[Work instruction 1]:
Answer these questions using the conclusion passage below.
(a) In human embryos, which blastocysts had significantly lower corrected mtDNA content?
(b) Which three factors were found to have a significant effect on mtDNA content?
(c) Which company is thanked for English language editing?
[Work instruction 2]: Copy word for word the part of the conclusion passage below between "In conclusion, corrected" and "and clinical utility.", inclusive.

[Quoted passage]:

In conclusion, corrected mtDNA content was significantly lower in euploid blastocysts than in aneuploid blastocysts in human embryos. Moreover, biopsy day, ploidy, and NGS platform were also found to exert a significant effect on mtDNA content, resulting in improved methods for analyzing the association between mtDNA level and blastocyst viability. These findings add to the growing body of data supporting the potential utility of mtDNA measurement as a biomarker of euploid embryo viability. The clinical relevance of our findings is the integration of mtDNA copy number analysis into standard genetic investigations conducted by NGS. Finally, further studies on mitochondrial function and randomized clinical trials are required to better understand the role of mtDNA in embryo development and clinical utility.

Acknowledgements

We would like to thank the patients who agreed to participate in this study. We would like to thank Editage (www.​editage.​cn) for English language editing.

[Listed records]:
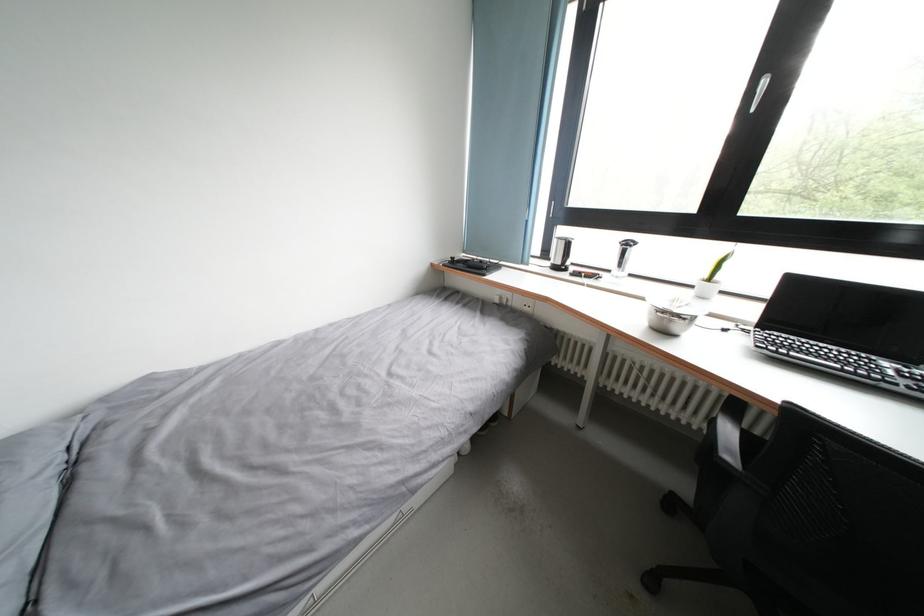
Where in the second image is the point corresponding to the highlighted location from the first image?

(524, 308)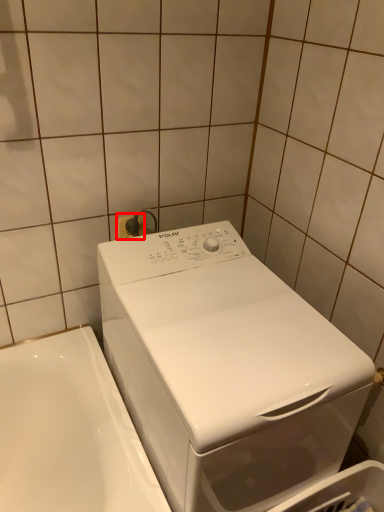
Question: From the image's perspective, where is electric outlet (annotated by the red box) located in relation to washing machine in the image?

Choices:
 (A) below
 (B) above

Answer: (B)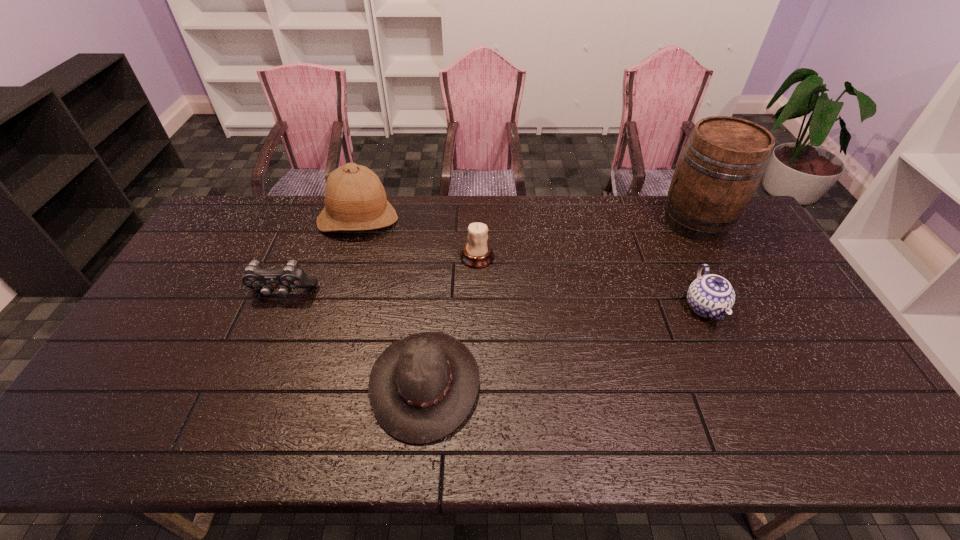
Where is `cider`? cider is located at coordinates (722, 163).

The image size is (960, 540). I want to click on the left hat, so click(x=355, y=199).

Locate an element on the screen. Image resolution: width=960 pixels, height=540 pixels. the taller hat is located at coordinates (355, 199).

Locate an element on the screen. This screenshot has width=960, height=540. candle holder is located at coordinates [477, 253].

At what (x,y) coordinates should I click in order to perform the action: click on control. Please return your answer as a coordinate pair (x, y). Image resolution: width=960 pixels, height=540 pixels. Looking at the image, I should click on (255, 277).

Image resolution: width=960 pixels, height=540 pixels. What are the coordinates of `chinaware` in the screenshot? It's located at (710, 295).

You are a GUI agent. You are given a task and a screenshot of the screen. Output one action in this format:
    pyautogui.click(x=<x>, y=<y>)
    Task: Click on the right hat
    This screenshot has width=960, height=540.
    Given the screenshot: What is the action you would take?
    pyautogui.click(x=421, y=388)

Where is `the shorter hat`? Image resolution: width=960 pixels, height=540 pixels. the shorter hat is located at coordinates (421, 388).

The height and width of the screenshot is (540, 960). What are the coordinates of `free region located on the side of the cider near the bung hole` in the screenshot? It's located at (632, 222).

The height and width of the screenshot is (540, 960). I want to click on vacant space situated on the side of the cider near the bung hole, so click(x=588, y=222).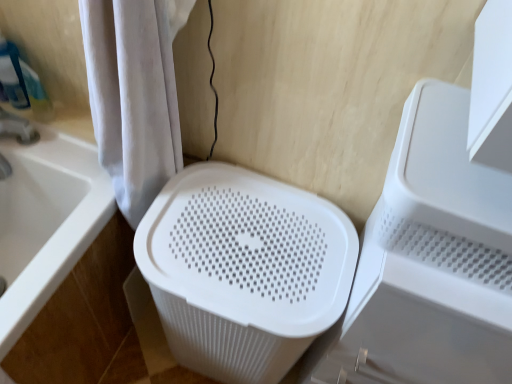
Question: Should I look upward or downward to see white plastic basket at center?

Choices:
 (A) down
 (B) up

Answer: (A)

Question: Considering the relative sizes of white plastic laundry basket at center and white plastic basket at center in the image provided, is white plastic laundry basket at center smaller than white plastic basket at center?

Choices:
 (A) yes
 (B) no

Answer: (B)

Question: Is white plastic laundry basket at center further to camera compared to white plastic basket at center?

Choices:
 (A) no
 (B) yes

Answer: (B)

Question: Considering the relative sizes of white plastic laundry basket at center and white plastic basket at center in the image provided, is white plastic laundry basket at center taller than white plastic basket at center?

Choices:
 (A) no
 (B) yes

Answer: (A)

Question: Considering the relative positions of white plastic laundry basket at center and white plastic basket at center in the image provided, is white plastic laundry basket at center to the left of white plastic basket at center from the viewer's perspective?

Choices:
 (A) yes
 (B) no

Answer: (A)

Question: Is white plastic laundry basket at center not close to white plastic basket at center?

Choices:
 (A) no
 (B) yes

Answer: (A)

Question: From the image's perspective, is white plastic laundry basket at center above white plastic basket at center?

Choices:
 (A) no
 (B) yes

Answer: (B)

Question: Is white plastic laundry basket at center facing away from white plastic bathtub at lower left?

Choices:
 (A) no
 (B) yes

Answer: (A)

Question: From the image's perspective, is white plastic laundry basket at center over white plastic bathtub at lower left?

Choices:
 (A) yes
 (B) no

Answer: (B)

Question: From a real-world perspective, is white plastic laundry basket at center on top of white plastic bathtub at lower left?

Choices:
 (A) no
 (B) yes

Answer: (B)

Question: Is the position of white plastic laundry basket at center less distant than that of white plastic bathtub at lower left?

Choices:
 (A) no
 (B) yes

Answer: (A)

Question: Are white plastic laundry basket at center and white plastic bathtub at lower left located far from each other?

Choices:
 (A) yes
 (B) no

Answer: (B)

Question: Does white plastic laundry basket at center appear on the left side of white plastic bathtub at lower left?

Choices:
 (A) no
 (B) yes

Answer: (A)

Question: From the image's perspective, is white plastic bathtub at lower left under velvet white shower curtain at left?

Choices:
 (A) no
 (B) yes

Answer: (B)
---
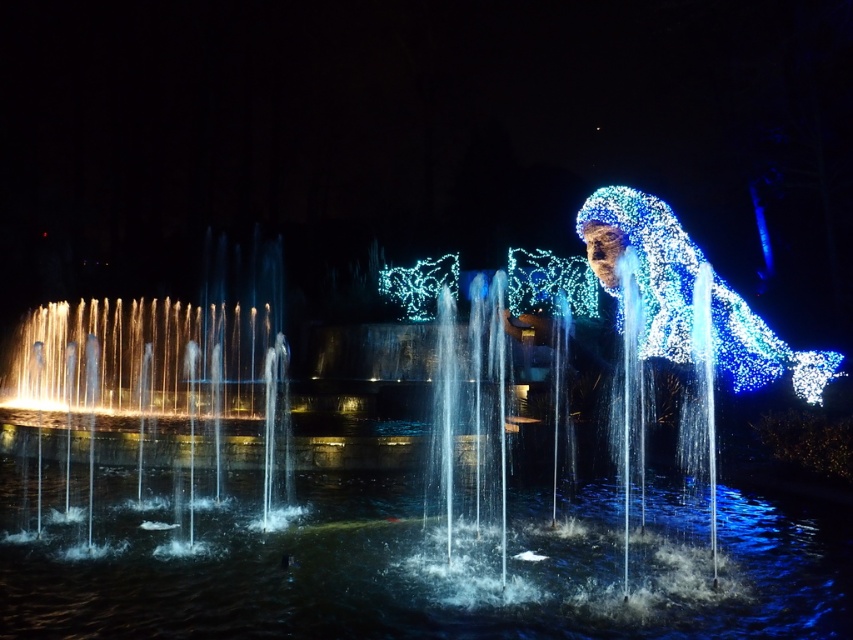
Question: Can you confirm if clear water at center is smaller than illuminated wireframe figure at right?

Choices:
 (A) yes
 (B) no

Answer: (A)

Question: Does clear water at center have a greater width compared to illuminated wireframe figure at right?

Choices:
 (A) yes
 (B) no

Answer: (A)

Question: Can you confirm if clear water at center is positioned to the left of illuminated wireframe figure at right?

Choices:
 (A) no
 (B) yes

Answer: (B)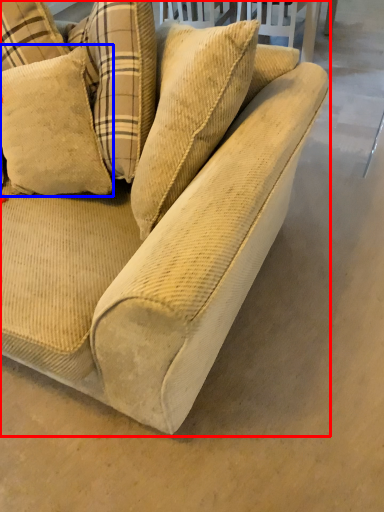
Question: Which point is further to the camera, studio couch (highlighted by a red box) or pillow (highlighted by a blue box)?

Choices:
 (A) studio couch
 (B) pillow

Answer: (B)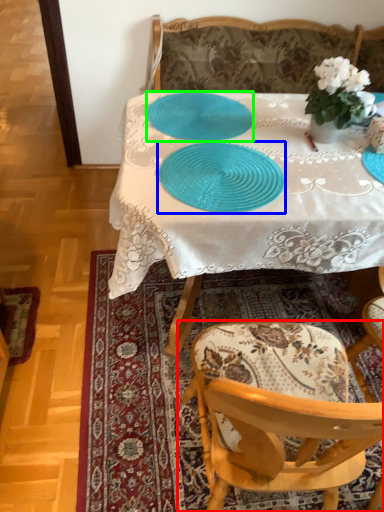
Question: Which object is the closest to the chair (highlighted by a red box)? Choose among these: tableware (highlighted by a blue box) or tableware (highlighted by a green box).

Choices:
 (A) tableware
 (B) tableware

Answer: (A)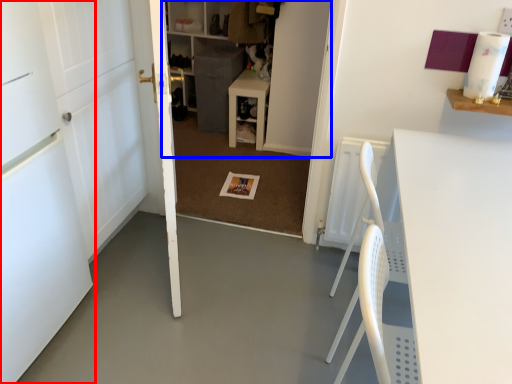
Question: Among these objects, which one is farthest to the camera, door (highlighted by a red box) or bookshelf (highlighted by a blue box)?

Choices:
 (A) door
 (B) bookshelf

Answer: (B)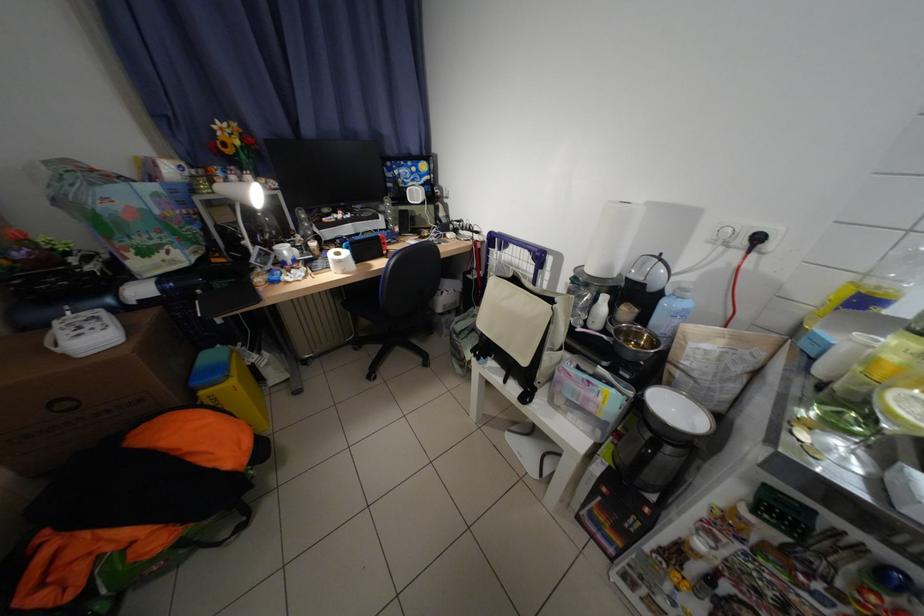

[Reply 1]:
(a) Euploid blastocysts.
(b) Biopsy day, ploidy, and NGS platform.
(c) Editage.

[Reply 2]:
In conclusion, corrected mtDNA content was significantly lower in euploid blastocysts than in aneuploid blastocysts in human embryos. Moreover, biopsy day, ploidy, and NGS platform were also found to exert a significant effect on mtDNA content, resulting in improved methods for analyzing the association between mtDNA level and blastocyst viability. These findings add to the growing body of data supporting the potential utility of mtDNA measurement as a biomarker of euploid embryo viability. The clinical relevance of our findings is the integration of mtDNA copy number analysis into standard genetic investigations conducted by NGS. Finally, further studies on mitochondrial function and randomized clinical trials are required to better understand the role of mtDNA in embryo development and clinical utility.